I was a weird kid with a weird upbringing. My family was violent, poor and didn’t communicate. My mom was crazy. My stepfather abused me. When he and my mom got divorced when I was 11, she was so intent on finding another man, she ignored me for most of the time. And when she wasn’t out with a man, she was sitting in her rocking chair, crying, and I wasn’t allowed to even talk to her.
Because of all this, I was pretty much left to my own devices. I learned about the world through books and music—I’m from a very small town. I had no safe or consistent relationships with adults, and while I had friends, I spent a great deal of time alone. All I ever wanted was love. I was a good kid, and I just wanted validation. I took it personally that my mom wanted nothing to do with me. I was alone, yearning for the things I read about in books, and unable to voice anything I felt.

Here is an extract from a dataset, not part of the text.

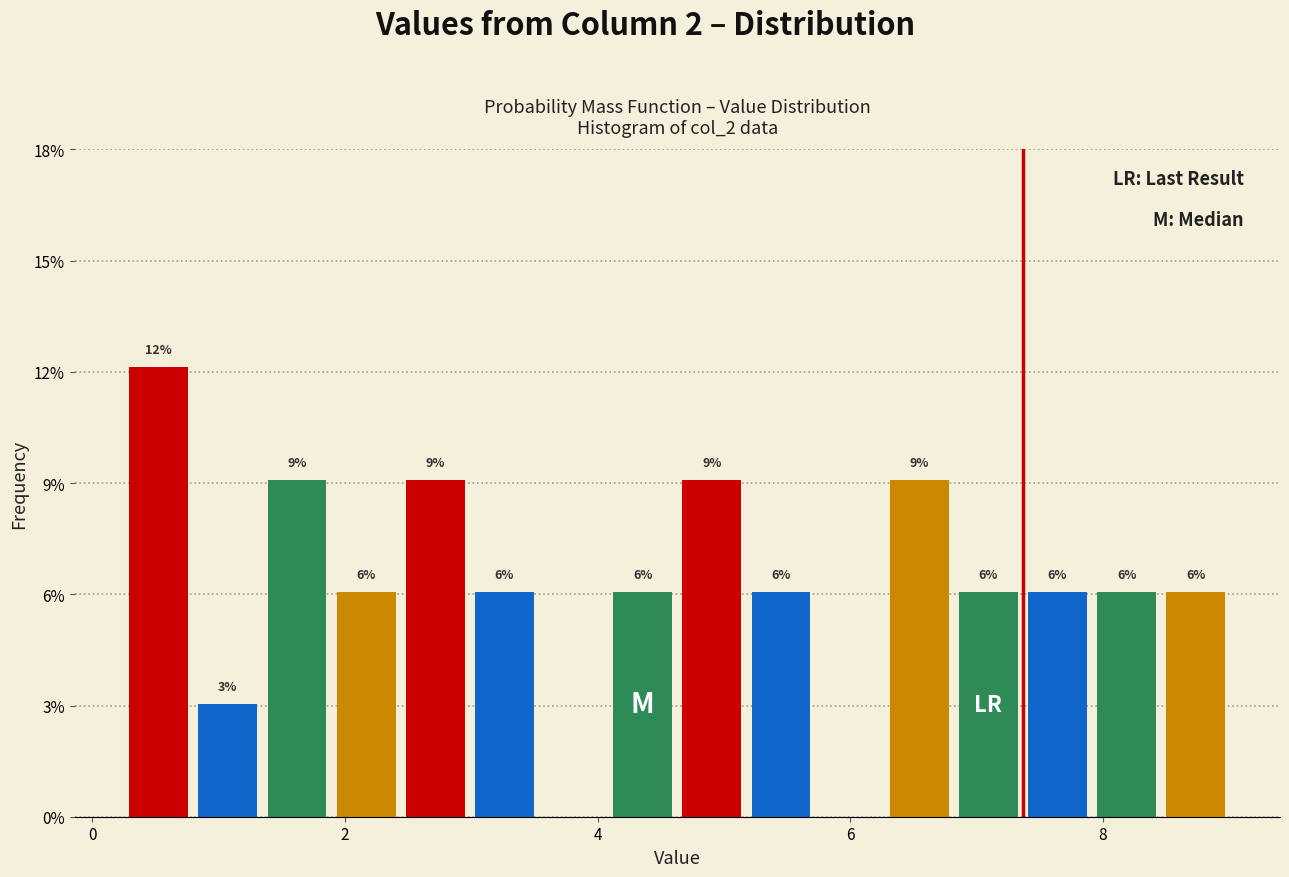

Around what value on the x-axis is the tallest bar? Give the approximate position of its centre, as read against the axis.

0.6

Why do I mention all of this? I guess because I feel like it contributes to that night when I ended up in the bathroom with a razor blade in my hand. I put my favorite song on the boom box, sat down on the edge of the tub, and I started cutting lines onto my inner forearm. I was twelve.
I can’t get back into my head then. I guess it made me feel like I had control over feeling pain. I was inflicting it on myself, instead of having to endure the pain that other people brought into my life. I still don’t have names for those feelings at that time. Whatever the psychobabble associated with it, in short, it made me feel better.
Through college, I would do it now and then, and I also found some other ways to deal with pain. I was very self-destructive. I would punch a wall until I couldn’t stand it anymore. I would bang my head against the wall. I would mess around with fire. I would take pills and drink. I would start fights. But cutting was always my favorite.